Reputation: 1817
I'm currently trying to parse a python string for some specific text inside of it. It should actually be really straightforward.
But more importantly, I want to know if regex is a "tool set" type thing, where you know a certain number of tricks? Some people are very, very proficient with them, and I want to attain that proficiency.
So while I am asking how to match this string, I'd like an explanation of your thought process as you went through as you came to your solution
I basically want text A, text-B, and text_C, delimited only by commas.
The desired output string:
"text A,text-B,text_C"
The original text is as follows:
"(1, u'text A', u'text-B', u'text_C')"
In my limited understand, I understand that the main thing separating each expression is a single-quote, so I would start with that. But ultimately I might have strings such as text-'A
and I want to make sure that I don't run into errors because I parse the string incorrectly.
Thanks for your time. Remember: thought process.
Upvotes: 0
Views: 305
Reputation: 142106
Since the string you're dealing with is a repr version of a Python tuple, the most Pythonic way is to use ast.literal_eval
which can take that object and safely convert back to a Python object retaining the correct types:
import ast
text = "(1, u'text A', u'text-B', u'text_C')"
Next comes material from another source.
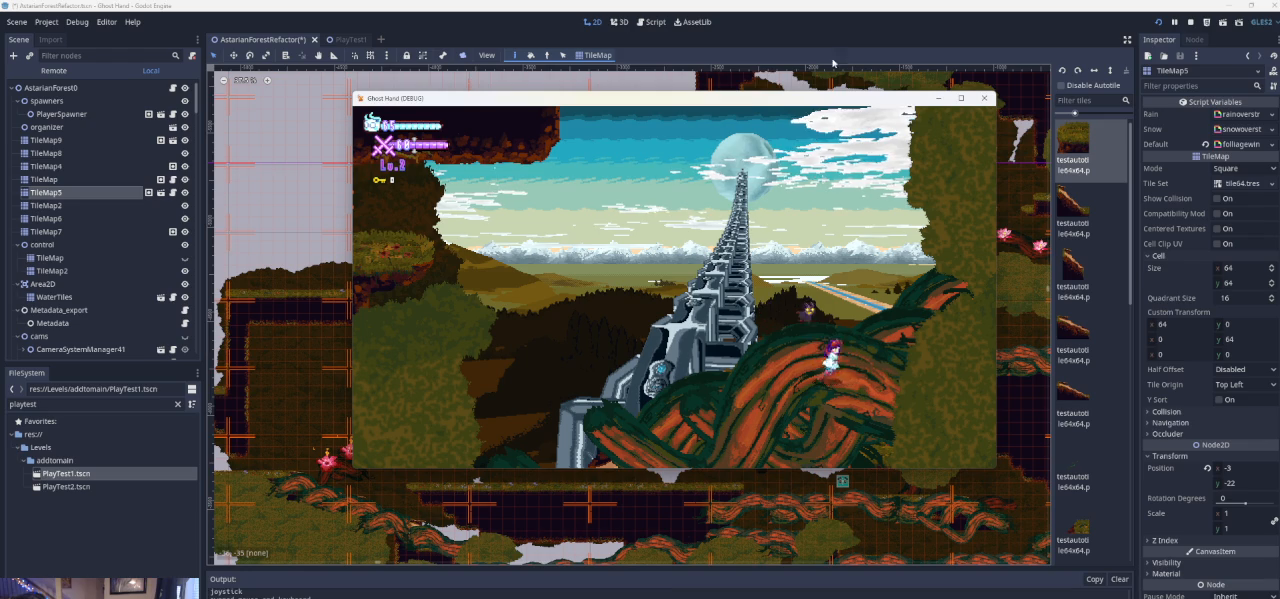
{"buttons": [], "left_stick": "center", "events": [[100, "left_stick", "center"]]}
tup = ast.literal_eval(text)
Then if you only wish to join each item that's a string together:
joined = ', '.join(el for el in tup if isinstance(el, basestring))
# text A, text-B, text_C
Otherwise just slice the tuple tup[1:]
and join the items in that...
In terms of a regex, a quick and dirty, non-robust method, that will break easily and possibly even provide incorrect matches under some circumstances is to use:
import re
string_vals = re.findall("'(.*?)'", text)
This finds anything after a '
up until the very next '
... Again, using ast.literal_eval
is much nicer here...
Upvotes: 3
Reputation: 2828
Must it be regex? :(
a_str = "(1, u'text A', u'text-B', u'text_C')"
print ",".join(a_str[1:-1].split(",")[1:]).replace('u','').replace("'",'')
Yields:
text A, text-B, text_C
EDIT: well if it must be regex .. don't mind this post, it doesn't work for many cases.
Upvotes: 0